The day we left, when we were driving away, we watched an electrical fire block off the road. I barely remember shoving everything into your car and driving to the coast. It’s all a haze of dozens of empty white claw cans and a grossness in my own skin when I let the wrong people touch it. I think it burnt to a crisp, so I can never go back to that town again.
It’s a year I never thought I’d see and I’ve seen so much I wish I hadn’t. Sometimes I wish I never kissed you at all and we left everything even more unsaid, wondering if you noticed me flinch or blush or something I couldn’t see when you ran your hands through my hair. A pink and blue raccoon tail I half-assed together in that wood-trimmed room that always felt more like yours than it did mine. I still wish one of those nights you would have just burnt it all down and we could have left life like that, in the paranoid, lingering smell of weed the next morning, forever.
There’s always been a me and you. Chasing after you in a memory, an ambient scent of someone I don’t remember anymore.

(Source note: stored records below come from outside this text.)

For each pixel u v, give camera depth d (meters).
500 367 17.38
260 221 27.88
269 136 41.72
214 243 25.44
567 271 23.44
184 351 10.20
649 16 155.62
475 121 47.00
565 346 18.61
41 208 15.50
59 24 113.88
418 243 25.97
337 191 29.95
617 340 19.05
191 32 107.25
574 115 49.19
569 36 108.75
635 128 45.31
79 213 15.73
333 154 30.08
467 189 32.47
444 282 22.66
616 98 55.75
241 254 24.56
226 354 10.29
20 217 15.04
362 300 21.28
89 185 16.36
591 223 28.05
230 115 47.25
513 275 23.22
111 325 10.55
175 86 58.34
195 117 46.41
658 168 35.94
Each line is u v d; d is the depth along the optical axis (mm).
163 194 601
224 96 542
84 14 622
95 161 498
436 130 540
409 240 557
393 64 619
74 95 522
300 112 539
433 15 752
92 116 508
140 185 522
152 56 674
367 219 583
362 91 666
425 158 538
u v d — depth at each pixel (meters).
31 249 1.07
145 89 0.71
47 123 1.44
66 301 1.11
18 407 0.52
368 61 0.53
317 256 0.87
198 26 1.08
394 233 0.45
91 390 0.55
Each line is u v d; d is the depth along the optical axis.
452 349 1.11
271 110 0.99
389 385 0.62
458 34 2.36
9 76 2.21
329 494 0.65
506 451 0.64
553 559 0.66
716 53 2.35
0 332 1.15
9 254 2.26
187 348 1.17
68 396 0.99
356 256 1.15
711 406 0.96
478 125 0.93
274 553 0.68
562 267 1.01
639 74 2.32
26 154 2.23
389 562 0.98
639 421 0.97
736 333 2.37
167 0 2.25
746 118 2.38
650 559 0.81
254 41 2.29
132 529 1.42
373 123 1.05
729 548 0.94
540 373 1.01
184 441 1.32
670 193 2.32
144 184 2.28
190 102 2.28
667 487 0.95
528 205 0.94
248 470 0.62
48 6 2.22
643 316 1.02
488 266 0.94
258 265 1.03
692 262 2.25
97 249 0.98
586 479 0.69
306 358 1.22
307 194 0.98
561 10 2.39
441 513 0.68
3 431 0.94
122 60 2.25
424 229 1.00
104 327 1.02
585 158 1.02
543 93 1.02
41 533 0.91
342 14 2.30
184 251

Against all odds I’ve learned what love is (it feels like her and the soft fur of two cats,) but I still don’t know what the hell to do with you. I think you feel something like early dawns alone after restless nights: waves of my body buffering and my heart washing out into always being on the verge of tears but never quite there. Waiting for an energy fluctuation between hope and despair.
It reminds me of you, holding me on the edge of an orgasm. I wish I didn’t feel so bad about wanting you to hold me. Thinking only thoughts of you taking over me. I can stay here for hours and hours like I stay in your bed. We never shared the twin bed once it was time to fall asleep, until that last time and never again. I bet I’m still convinced if I rot here long enough you’ll come and walk me over to eat an afternoon first meal of the day. But instead of asking for anything, I’ll put some more distance between us during a walk in the woods.